The main purpose of bracket expressions is that they adapt to the user's or application's locale. A locale is a collection of rules and settings that describe language and cultural conventions, like sort order, date format, etc.

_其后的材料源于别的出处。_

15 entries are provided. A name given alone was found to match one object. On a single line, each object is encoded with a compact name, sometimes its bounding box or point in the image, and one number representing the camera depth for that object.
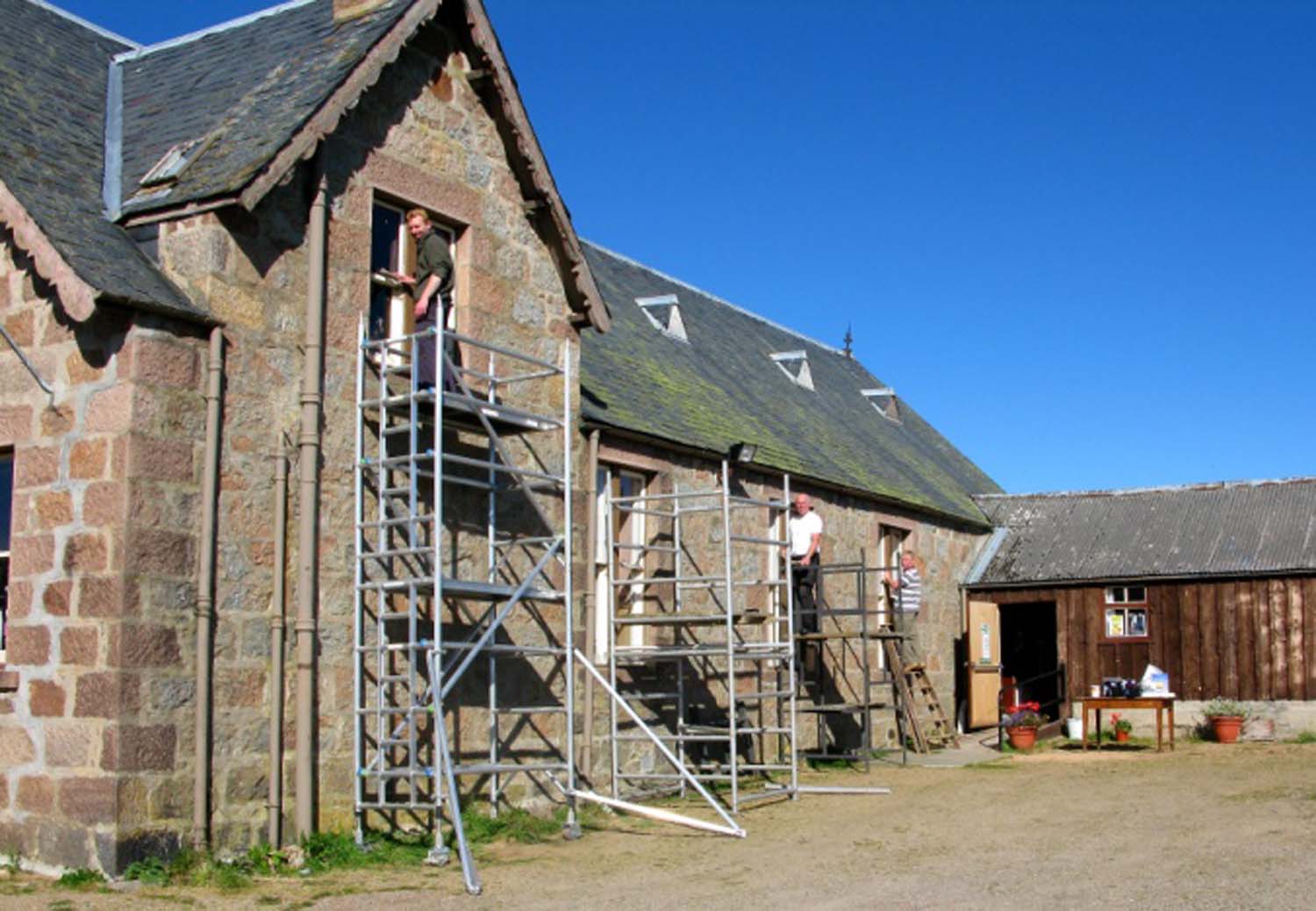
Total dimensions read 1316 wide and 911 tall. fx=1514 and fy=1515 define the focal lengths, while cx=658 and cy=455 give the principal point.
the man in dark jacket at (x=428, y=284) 11.90
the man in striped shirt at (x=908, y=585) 21.20
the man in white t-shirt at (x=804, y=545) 17.70
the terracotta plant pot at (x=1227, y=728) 21.73
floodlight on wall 17.36
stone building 9.83
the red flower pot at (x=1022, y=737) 21.28
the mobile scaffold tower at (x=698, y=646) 14.77
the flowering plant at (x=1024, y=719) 21.78
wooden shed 22.48
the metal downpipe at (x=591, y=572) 14.11
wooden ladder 20.30
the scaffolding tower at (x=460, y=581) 11.20
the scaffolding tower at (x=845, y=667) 18.27
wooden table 20.48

The POSIX standard defines these locales.

Table 4: POSIX Bracket Expressions in regex
Feature Java Perl ECMA Python Ruby POSIX BRE POSIX ERE
[:alpha:] (POSIX character class) No Yes No No Yes Yes Yes
\p{Alpha} (POSIX character class) ascii No No No No No No
[.span-ll.] (POSIX collation sequence) No No No No No Yes Yes
[=x=] (POSIX character equivalence) No No No No No Yes Yes

参考:http://www.regular-expressions.info/posixbrackets.html

2.4.1.1. [:alpha:] 应再放入另一对中括号中

[:alpha:] 应放入到一对中括号中,才表示其特别含义(Alphanumeric characters)。

测试实例:

$ echo "Test" | grep [:alpha:]     # [:alpha:] 仅仅是匹配 : a l p h 这几个字母!
$ echo ":" | grep [:alpha:]
:
$ echo "Test" | grep [[:alpha:]]   # [[:alpha:]] 匹配 Alphanumeric characters。
Test

2.5. Group and Backreferences ((regex), (?:regex))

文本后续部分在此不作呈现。